The job market continues to slowly improve and economic growth has picked up slightly. On the negative side, real estate in general is starting to slow down quite a bit.
Looking forward, the US still needs to eventually face the repercussions of years of record deficit spending. When the piper comes to get paid, it's very possible it could get ugly. For now, however, it looks like that day is quite a bit down the road (certainly more than 6 months).

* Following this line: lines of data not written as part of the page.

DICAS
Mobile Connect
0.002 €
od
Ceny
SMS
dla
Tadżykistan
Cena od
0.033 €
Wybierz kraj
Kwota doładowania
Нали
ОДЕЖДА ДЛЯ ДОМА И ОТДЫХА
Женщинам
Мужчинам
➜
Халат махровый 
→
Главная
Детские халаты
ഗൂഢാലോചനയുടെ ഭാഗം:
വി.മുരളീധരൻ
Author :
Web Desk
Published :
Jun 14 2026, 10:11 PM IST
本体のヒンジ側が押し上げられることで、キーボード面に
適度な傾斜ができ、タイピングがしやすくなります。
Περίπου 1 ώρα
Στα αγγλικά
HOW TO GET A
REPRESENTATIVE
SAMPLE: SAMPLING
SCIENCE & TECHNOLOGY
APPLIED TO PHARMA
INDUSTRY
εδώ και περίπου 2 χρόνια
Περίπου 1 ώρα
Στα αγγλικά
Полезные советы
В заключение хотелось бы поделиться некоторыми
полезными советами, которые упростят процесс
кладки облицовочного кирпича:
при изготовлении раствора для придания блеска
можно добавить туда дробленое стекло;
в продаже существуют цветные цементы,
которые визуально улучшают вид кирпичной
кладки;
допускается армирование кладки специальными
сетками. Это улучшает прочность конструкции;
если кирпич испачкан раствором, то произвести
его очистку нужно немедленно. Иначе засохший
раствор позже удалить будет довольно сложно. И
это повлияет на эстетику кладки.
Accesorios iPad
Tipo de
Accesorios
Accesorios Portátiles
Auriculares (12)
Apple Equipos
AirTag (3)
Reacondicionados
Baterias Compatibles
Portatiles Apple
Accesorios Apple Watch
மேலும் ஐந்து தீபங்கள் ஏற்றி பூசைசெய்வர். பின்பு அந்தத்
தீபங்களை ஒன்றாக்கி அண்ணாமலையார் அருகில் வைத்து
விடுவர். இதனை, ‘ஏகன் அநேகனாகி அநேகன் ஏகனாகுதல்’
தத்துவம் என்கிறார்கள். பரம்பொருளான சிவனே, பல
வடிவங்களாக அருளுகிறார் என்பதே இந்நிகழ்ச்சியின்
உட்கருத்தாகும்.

As I've mentioned before, this doesn't mean the stock market couldn't have a correction. Stocks have gone up substantially this year (and the last 5 years). A pullback from overbought conditions is perfectly normal and happens all the time. It's just that from an economic perspective, a pullback would be just that, and not necessarily the sign of a full blown recession. Each pull back we've had over the last year has been modest, with most just 4% to 8%. I fully expect we'll get a real pullback eventually, which would be more like 10% to 15%. It may happen soon, or may not happen for a few more months (or longer). Either way, stay tuned to blog updates for warning signs.
Since RPA is a math based, mechanical, non-emotional measurement of economic strength - the model is telling us now is a good time to be balanced as an investor. Times could be better, but at least for the short term, there's no reason to be especially cautious. Times are pretty good at the moment, but good times don't last forever - so be sure to keep on eye on this economic indicator next month.